E proprio per giungere al termine, il pubblico segue, come Teseo, il filo rosso fino alla sommità del cimitero, dove si realizza il destino, ormai segnato, del mostro. Il mostro nel confronto a due con l’eroe si mette a nudo, svela la sua debolezza e, fraintendendo l’intenzione di Arianna, si convince che la sorella non lo desidera fuori dal labirinto. Tanto gli basta per lasciarsi alfine uccidere, consapevole che così potrà davvero entrare nel Mito e popolare i sogni di Arianna e della stirpe che da lei deriverà. Come un totem, il mostro si erge tra Arianna e Teseo, suo futuro sposo, raggiungendo il suo vero intento: la fama del mito, unica via per riuscire a vincere la prigionia e la morte. E anche il mistero del Minotauro, affidato alla sola voce di Enrica Sangiovanni nello spazio riecheggiante del sacrario, si rivela perciò agli occhi dello spettatore: il mostro non è altro che un essere fanciullesco accompagnato da alcuni dei giovani ateniesi di cui avrebbe dovuto cibarsi e che invece gli hanno fatto compagnia con il suono dei loro strumenti. Sua unica colpa è stata quella di interferire con il potere di Minosse, minacciandone la stessa legittimità, e il suo destino è stato così segnato dalla prigionia nel labirinto; un labirinto del potere che può annientare la vita ma non può fare altrettanto con la forza e la supremazia del mito e della cultura. Proprio la danza liberatoria finale, sulle note di una melodia sudamericana alludente ai ritmi del Fado lusitano, rappresenta il degno finale in cui gli altri attori protagonisti, tra i quali i giovanissimi Antonia ed Elio Guidotti, chiudono una prova più che meritoria di fronte a tematiche così complesse e profonde per la loro età.

Voci salvate:
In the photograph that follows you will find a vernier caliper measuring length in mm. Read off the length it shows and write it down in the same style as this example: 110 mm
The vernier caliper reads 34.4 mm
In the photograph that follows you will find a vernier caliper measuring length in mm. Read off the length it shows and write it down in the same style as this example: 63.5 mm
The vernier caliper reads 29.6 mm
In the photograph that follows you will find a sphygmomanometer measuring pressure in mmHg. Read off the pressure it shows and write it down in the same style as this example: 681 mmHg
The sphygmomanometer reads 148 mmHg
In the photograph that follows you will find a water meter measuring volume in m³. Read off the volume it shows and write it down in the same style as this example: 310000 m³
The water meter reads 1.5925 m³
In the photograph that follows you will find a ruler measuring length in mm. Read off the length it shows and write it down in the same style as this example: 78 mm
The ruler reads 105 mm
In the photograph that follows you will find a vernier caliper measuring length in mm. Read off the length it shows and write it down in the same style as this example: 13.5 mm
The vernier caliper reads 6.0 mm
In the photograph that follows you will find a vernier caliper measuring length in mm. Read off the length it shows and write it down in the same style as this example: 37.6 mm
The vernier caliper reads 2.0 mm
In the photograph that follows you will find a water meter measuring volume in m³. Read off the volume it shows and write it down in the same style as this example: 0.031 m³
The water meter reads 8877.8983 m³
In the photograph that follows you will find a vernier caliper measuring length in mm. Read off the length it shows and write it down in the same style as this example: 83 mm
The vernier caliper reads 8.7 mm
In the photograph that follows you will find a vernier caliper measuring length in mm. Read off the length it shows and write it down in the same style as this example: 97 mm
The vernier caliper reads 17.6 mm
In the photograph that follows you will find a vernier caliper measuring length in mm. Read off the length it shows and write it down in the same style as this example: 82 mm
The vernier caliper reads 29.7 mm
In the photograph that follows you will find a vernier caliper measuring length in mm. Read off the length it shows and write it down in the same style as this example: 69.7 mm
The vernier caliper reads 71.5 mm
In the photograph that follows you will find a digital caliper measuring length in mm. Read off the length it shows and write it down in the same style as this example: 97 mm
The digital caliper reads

**Problema da risolvere**
Secondo il brano, a chi è affidata la voce del Minotauro nello spazio del sacrario?

**Risposta**
A Enrica Sangiovanni.